Konsumsi beras di Papua masih rendah. Sagu menjadi pilihan untuk ketahanan pangan lokal.
Adakah orang Papua yang menjadikan sagu sebagai makanan pokok? Jawabnya tentu saja masih ada. Bahkan masih banyak, terutama yang berada di kampung-kampung. Di Kampung Malaumkarta, Kabupaten Sorong, misalnya, kata kepala kampungnya, Jefry Mobalen, “Sembilan puluh persen kebutuhan pangan kami masih mengandalkan sagu dan ubi.”
Hasil survei valuasi ekonomi di Malaumkarta yang dilakukan oleh Aliansi Masyarakat Adat Nusantara (AMAN) dan Pusat Studi Tujuan Pembangunan Berkelanjutan Universitas Padjadjaran, Bandung, pada 2018, menyebutkan setiap keluarga rata-rata mengonsumsi sagu sebanyak 38,4 noken per tahun. Setara 576-768 kilogram, dengan isi noken mencapai 15-20 kilogram.
Warga Kampung Uni, Distrik Bomaika, Kabupaten Boven Digoel, juga masih mengandalkan sagu dan ubi sebagai makanan pokok. Kalaupun harus mengonsumsi beras, belum tentu mereka lakukan sebulan sekali. Mereka hanya membeli sedikit beras. Kata Daniel Mitop, warga Kampung Uni, sekali beli cuma sekaleng kecil, kaleng susu kental manis. Ukuran segitu pun harganya sudah Rp 15 ribu.
Di Papua, menurut data Badan Pusat Statistik Papua, produksi padi mencapai 286.280 ton gabah kering giling. Sebelum pemekaran, Boven Digoel masuk wilayah Provinsi Papua. Di Papua Barat, produksi padi pada 2021 mencapai 26.930 ton gabah kering giling. Jumlah itu setara dengan 16.895 ton beras. Konsumsi beras di Tanah Papua masih rendah.
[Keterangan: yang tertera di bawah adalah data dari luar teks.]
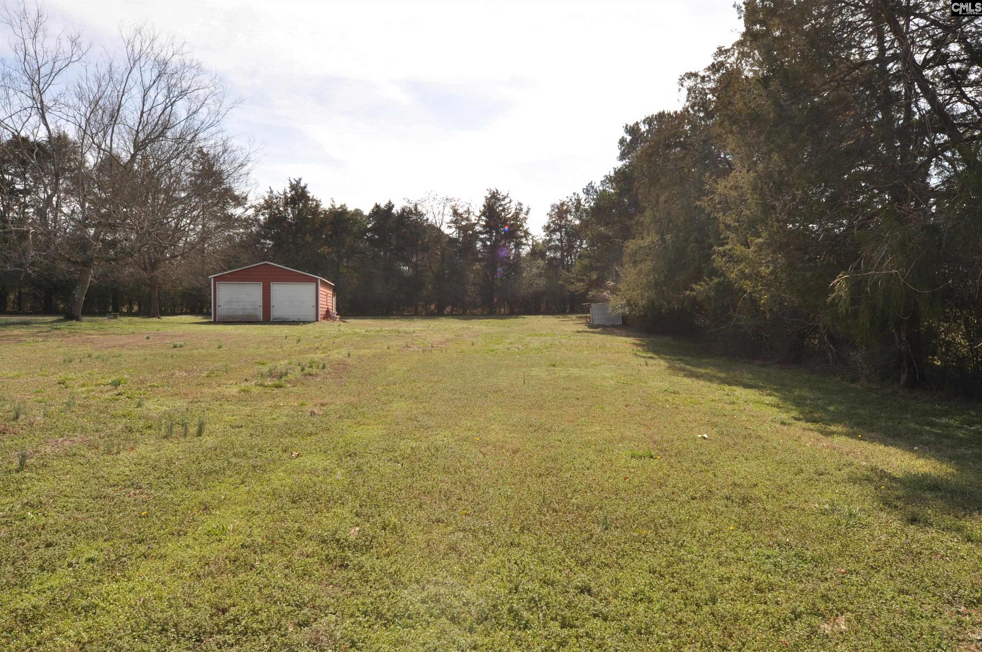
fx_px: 572
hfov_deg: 81.3
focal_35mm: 21
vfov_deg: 59.4
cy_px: 326
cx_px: 491
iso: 320
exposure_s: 1/320
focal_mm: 14
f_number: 9
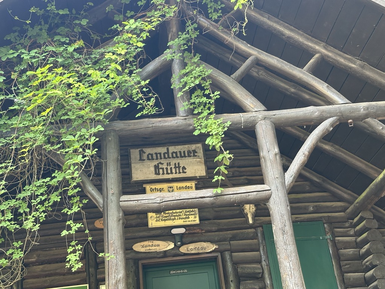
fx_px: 534
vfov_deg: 30.3
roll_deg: +7.9
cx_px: 192
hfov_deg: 39.7
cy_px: 144
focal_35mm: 48
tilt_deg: +26.7
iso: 160
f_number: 1.78
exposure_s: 1/60
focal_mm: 6.86
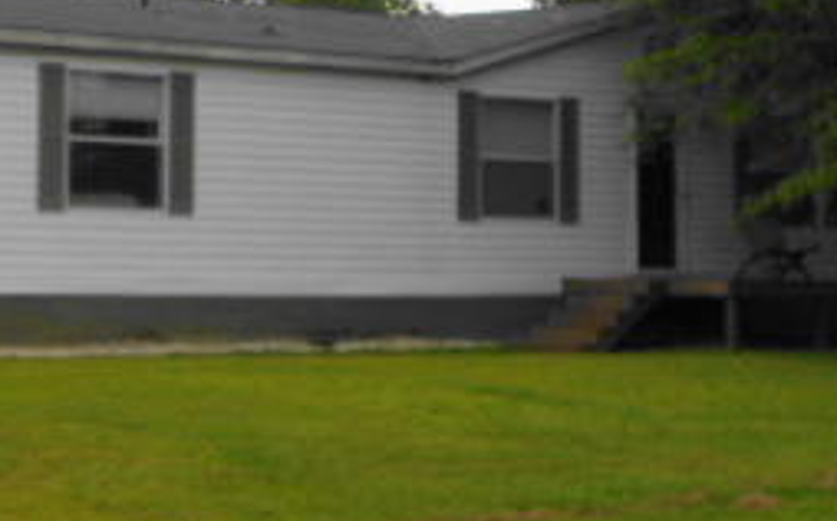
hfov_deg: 20.6
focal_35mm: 99
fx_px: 2255
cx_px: 96
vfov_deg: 13.1
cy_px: 63
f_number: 3.2
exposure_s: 1/640
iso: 80
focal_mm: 6.7
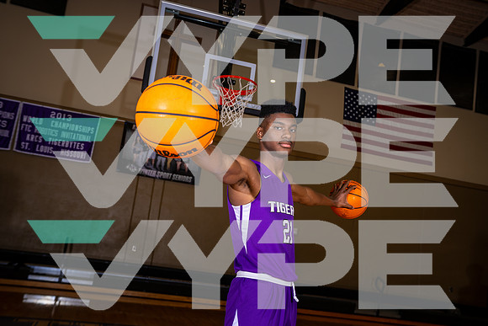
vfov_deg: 35.1
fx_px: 515
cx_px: 244
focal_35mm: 38
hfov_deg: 50.7
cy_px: 163
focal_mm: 38
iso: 200
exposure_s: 1/125
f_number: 5.6
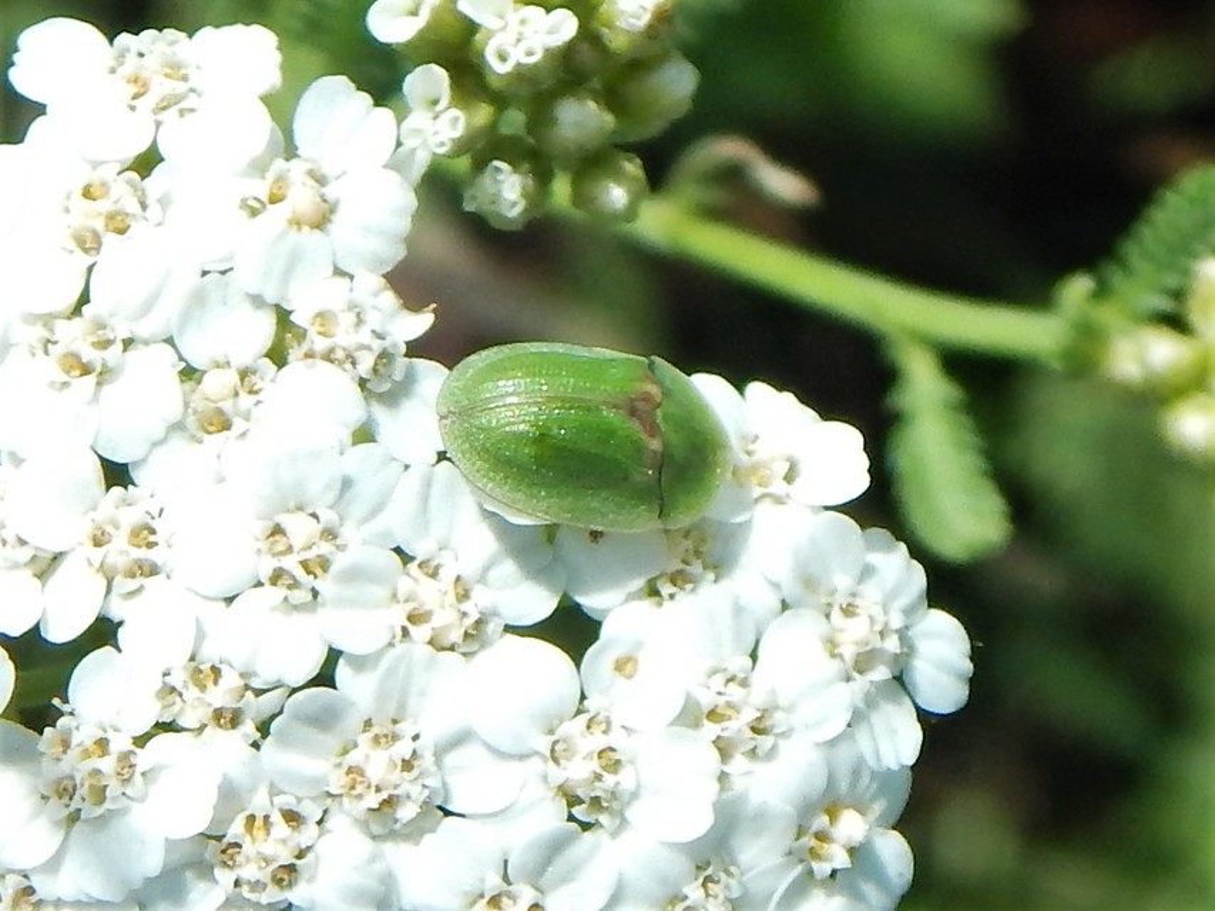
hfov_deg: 39.7
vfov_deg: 30.3
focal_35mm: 48
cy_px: 456
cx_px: 608
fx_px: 1685
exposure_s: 1/1250
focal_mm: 8.6
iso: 125
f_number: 3.7
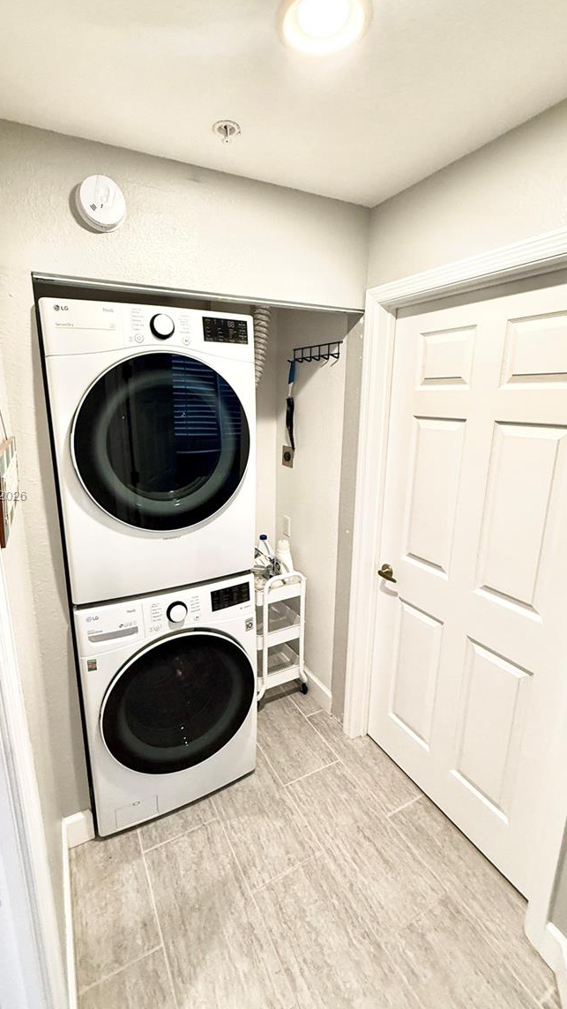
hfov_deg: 66.9
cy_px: 497
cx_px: 259
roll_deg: +0.0
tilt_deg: -13.2
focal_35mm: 16
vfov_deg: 99.4
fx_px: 428
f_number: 2.2
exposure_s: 1/60
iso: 320
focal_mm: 2.22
Di Papua Barat, misalnya, menurut data Sensus Ekonomi 2020, konsumsi beras hanya 6,45 kilogram per kapita per tahun. Konsumsi beras nasional mencapai 111 kilogram per kapita per tahun.
Oohya! Orang Papua memiliki ketahanan pangan yang luar biasa. Dari 5,5 juta hutan sagu, apakah semua ada di Papua? Tentu saja tidak, tapi luas hutan sagu di Tanah Papua mencapai 85 persennya. Pada Pekan Sagu Nusantara 2020, Gubernur Papua Lukas Enembe menyebut potensi produksi sagu di Papua mencapai 13,6 juat ton per tahun dari 4,74 juta hektare hutan sagu di Papua. Tapi, yang diolah masih sedikit. Di Papua Barat sebelum pemekaran, misalnya, menurut data di kantor Gubernur Papua Barat, dari 510.213 hektare hutan sagu, baru 20 hektare yang diolah.
Perempuan-perempuan Papua masih mengolah sagu. Orang-orang papua masih mengolah sagu dengan cara manual. Rata-rata mereka masih mencacah batang sagu dengan pangkur. Sebanyak 80 persen masih untuk konsumsi lokal. Dan hanya 20 persen yang mengolah sagu untuk dijual. Tepung sagu bisa diolah menjadi beragam jenis penganan. Bisa dijadikan mi instan, kue, dan sebagainya, termasuk piza Papua.